For Marketfield Asset Management’s Michael Shaul, it was a relief that there were no new upside surprises in inflation, but noted that the “more robust” part of Thursday’s data was “pretty strong.” That’s important.
Policymakers are paying close attention to service inflation, excluding housing and energy, which tends to be more “sticky.” This indicator increased by 0.6% month-on-month, the highest since March 2022. Portfolio management costs, which increased the most in the past three years, and mitigation led the rise.
Corporate highlights
• Best Buy struck a more optimistic tone about reversing a two-year slump on the back of weak demand for electronics and appliances.
• Salesforce Inc. gave a lackluster annual revenue outlook, but investors were pleased with the company’s continued profitability, first-ever dividend, and increased share buybacks.
• C3.ai Inc. reported sales numbers that suggest customers are responding favorably to the software company’s new artificial intelligence-based app.
• Software maker Snowflake Inc. released disappointing revenue forecasts and announced that Chief Executive Officer Frank Slootman would step down from his position.
• HP Inc. reported lower-than-expected quarterly sales due to continued sluggish sales of personal computers.
• The U.S. Department of Justice is reviewing last month’s mid-air explosion of a Boeing door plug on an Alaska Airlines flight, and the company may face criminal charges, according to people familiar with the matter.
• Bayer AG is set to add activist investor Jeffrey Ubben to its supervisory board in the troubled chemicals and pharmaceutical company’s latest restructuring ahead of a highly anticipated capital market event next week. .
• Grifols SA shares fell after management said the Spanish plasma maker will have less cash this year than investors expected, dealing a bigger blow to the stock than last month’s attack by short sellers.

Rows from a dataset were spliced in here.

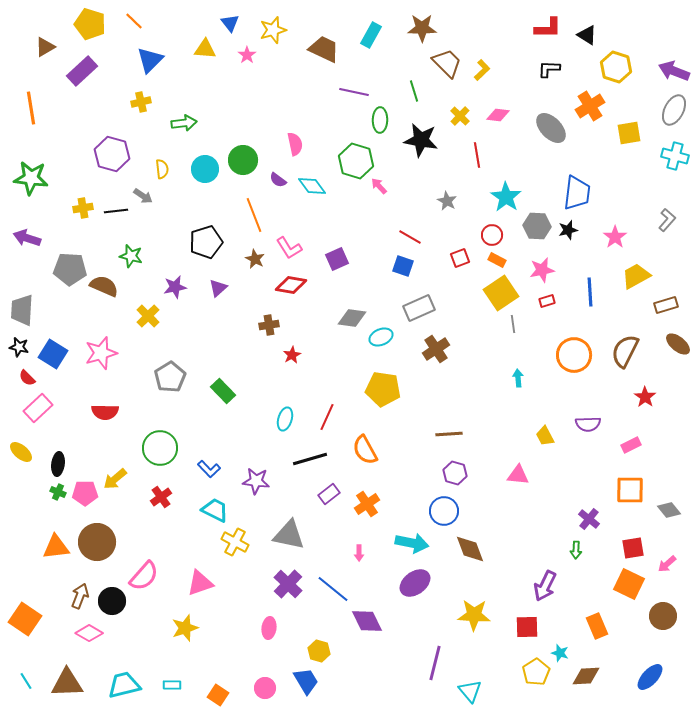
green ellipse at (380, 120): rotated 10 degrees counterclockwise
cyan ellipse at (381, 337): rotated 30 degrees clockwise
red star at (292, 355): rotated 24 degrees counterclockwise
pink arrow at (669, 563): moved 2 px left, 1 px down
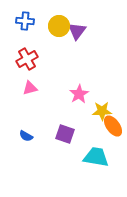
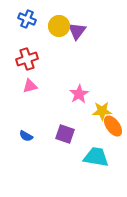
blue cross: moved 2 px right, 2 px up; rotated 18 degrees clockwise
red cross: rotated 10 degrees clockwise
pink triangle: moved 2 px up
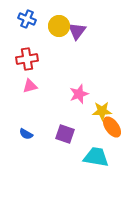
red cross: rotated 10 degrees clockwise
pink star: rotated 12 degrees clockwise
orange ellipse: moved 1 px left, 1 px down
blue semicircle: moved 2 px up
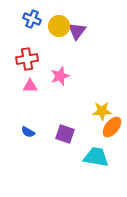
blue cross: moved 5 px right
pink triangle: rotated 14 degrees clockwise
pink star: moved 19 px left, 18 px up
orange ellipse: rotated 75 degrees clockwise
blue semicircle: moved 2 px right, 2 px up
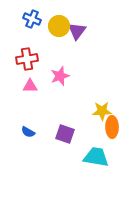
orange ellipse: rotated 40 degrees counterclockwise
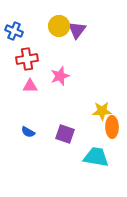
blue cross: moved 18 px left, 12 px down
purple triangle: moved 1 px up
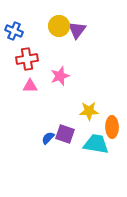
yellow star: moved 13 px left
blue semicircle: moved 20 px right, 6 px down; rotated 104 degrees clockwise
cyan trapezoid: moved 13 px up
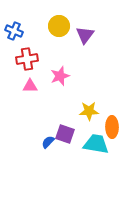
purple triangle: moved 8 px right, 5 px down
blue semicircle: moved 4 px down
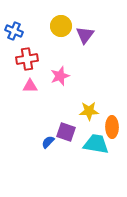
yellow circle: moved 2 px right
purple square: moved 1 px right, 2 px up
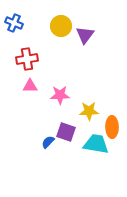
blue cross: moved 8 px up
pink star: moved 19 px down; rotated 18 degrees clockwise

It was the biggest decline ever.
This week’s main events:
• China Official PMI, Caixin Manufacturing PMI, Friday
• Friday’s Eurozone S&P World Manufacturing PMI, CPI, Unemployment Rate
• BOE Chief Economist Hugh Pill speaks on Friday
• U.S. Construction Spending, ISM Manufacturing, University of Michigan Consumer Sentiment, Friday.

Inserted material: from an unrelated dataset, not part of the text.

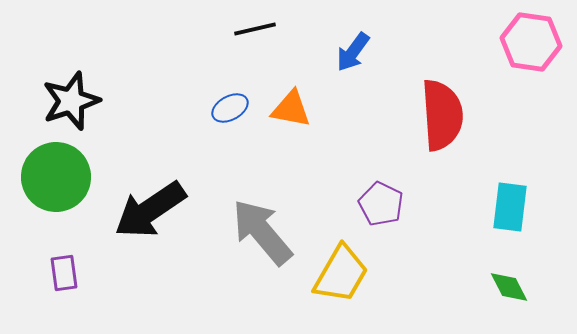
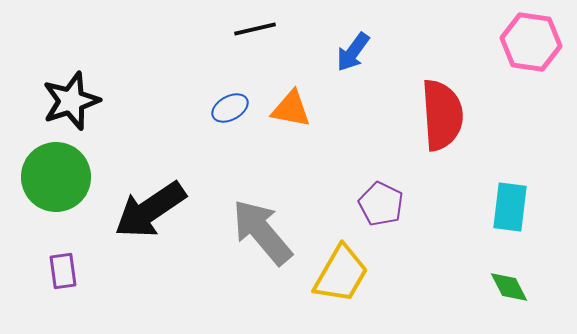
purple rectangle: moved 1 px left, 2 px up
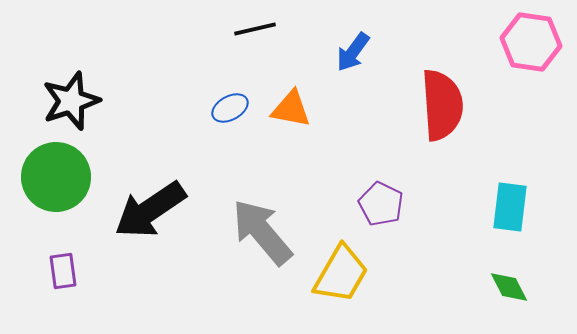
red semicircle: moved 10 px up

• Fed’s Rafael Bostic and Mary Daly speak on Friday.
– – –
The main movements in the market are:
stock
– S&P 500 up 0.5% as of 4 p.m. New York time
– Nasdaq 100 rose 0.9%
– Dow Jones Industrial Average rose 0.1%
– MSCI World Index rose 0.3%
currency
– Bloomberg Dollar Spot Index little changed
– The euro fell 0.3% to $1.0808.
– The British pound fell 0.3% to $1.2624.
– The Japanese yen rose 0.5% to 149.91 yen per dollar.
cryptocurrency
– Bitcoin rises 2.3% to $61,956.87
– Ether rose 2.1% to $3,391.7
bond
– 10-year government bond yield little changed at 4.26%
– Germany’s 10-year bond yield fell by 5 basis points to 2.41%.
– UK 10-year bond yields fell 6 basis points to 4.12%.
merchandise
– West Texas Intermediate crude oil fell 0.5% to $78.17 per barrel.
– Spot gold rose 0.5% to $2,043.85 an ounce.
– – –
This article was produced in partnership with Bloomberg Automation.